Gedung KPK. (Foto: ist)

JAKARTA, iNews.id - Posisi Direktur Penyidikan (Dirdik) Komisi Pemberantasan Korupsi (KPK) kembali terisi. Posisi tersebut ditempati Brigadir Jenderal (Brigjen) Polisi Setyo Budiyanto usai mengikuti tahapan seleksi yang dilangsungkan lembaga antirasuah tersebut beberapa waktu lalu.

Dirdik KPK kosong sejak Mei lalu usai Dirdik sebelumnya RZ Panca Putra ditarik Polri. Penarikan Panca berdasarkan Surat Nomor B/2029/V/KEP/2020/SSDM yang dilayangkan pada Selasa, 5 Mei 2020.

Terpilihnya Setyo menjadi Dirdik KPK berdasarkan surat pimpinan KPK RI Nomor R/1812/KP.01.01/01-54/09/2020 tertanggal 18 September 2020 yang ditandatangani langsung Ketua KPK Firli Bahuri. Surat tersebut perihal pemberitahuan hasil seleksi dan panggilan bergabung bagi calon Pegawai Negeri yang dipekerjakan di KPK berasal dari Kepolisian Negara Republik Indonesia.

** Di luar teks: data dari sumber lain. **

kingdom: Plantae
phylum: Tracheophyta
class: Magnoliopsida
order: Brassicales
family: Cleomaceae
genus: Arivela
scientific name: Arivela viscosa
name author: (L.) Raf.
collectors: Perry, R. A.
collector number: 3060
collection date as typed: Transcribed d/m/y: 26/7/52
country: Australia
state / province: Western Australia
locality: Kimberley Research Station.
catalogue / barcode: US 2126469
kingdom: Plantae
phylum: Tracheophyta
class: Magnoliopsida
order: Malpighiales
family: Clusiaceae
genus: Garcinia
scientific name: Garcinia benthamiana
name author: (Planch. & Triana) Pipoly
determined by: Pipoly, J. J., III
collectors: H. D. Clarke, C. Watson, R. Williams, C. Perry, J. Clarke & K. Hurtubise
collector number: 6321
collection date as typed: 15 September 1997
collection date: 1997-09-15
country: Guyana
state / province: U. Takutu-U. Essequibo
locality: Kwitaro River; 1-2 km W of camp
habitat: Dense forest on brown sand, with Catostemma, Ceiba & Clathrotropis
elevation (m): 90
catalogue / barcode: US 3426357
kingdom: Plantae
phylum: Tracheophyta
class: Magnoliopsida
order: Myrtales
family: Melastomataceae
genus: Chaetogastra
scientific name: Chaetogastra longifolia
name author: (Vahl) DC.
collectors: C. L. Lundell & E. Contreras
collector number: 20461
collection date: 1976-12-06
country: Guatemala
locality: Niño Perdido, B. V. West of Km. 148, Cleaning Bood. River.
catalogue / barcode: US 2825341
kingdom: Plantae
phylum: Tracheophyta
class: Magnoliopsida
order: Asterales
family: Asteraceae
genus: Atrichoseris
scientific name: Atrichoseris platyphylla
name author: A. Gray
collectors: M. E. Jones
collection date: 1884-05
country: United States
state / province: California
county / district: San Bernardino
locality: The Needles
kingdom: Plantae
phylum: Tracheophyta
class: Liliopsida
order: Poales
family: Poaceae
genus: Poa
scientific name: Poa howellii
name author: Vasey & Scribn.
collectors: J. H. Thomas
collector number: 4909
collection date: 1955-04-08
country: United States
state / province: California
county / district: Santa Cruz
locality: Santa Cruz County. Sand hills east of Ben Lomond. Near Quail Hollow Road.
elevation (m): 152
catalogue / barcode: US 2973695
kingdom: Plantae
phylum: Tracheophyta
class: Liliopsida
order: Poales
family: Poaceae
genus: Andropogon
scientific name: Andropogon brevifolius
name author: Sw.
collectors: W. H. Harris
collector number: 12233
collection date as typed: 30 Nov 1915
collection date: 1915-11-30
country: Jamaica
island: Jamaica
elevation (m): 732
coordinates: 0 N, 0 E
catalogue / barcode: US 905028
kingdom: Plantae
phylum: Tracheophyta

Dalam tahapan seleksi tersebut, Setyo berhasil mengungguli dua kandidat lainnya. Yakni, Direktur Reserse Kriminal Umum Polda Sulawesi Selatan, Kombes Pol Didik Agung Widjanarko dan Widyaiswara Muda Sespimti Polri, Kombes Pol Nazirwan Adji Wibowo.

"Dari 10 kandidat Dirdik, yang lanjut ke tahapan berikutnya yakni 3 orang yaitu Setyo Budiyanto, Nazirwan Adji Wibowo dan Didik Agung Widjanarko," ujar Pelaksana Tugas (Plt) Juru Bicara KPK, Ali Fikri dalam keterangan tertulis di Jakarta, Selasa (21/7/2020).

Selain Setyo, dalam surat tersebut terpilih juga 5 anggota Polri yang akan bekerja di lembaga antirasuah sebagai Koordinator Wilayah (Korwil). Mereka yakni Kombes Pol Didik Agung Widjanarko, Kombes Pol Agung Yudha Wibowo, Kombes Pol Bahtiar Ujang Purnama, Kombes Pol Kumbul Kusdwijanto Sudjadi dan Kombes Pol Yudhiawan.

"KPK juga mengimbau kepada masyarakat agar mewaspadai iklan-iklan rekrutmen yang mengatasnamakan KPK. Untuk memastikan kebenaran informasi tersebut, masyarakat dapat menghubungi call center KPK di nomor 198," kata Ali.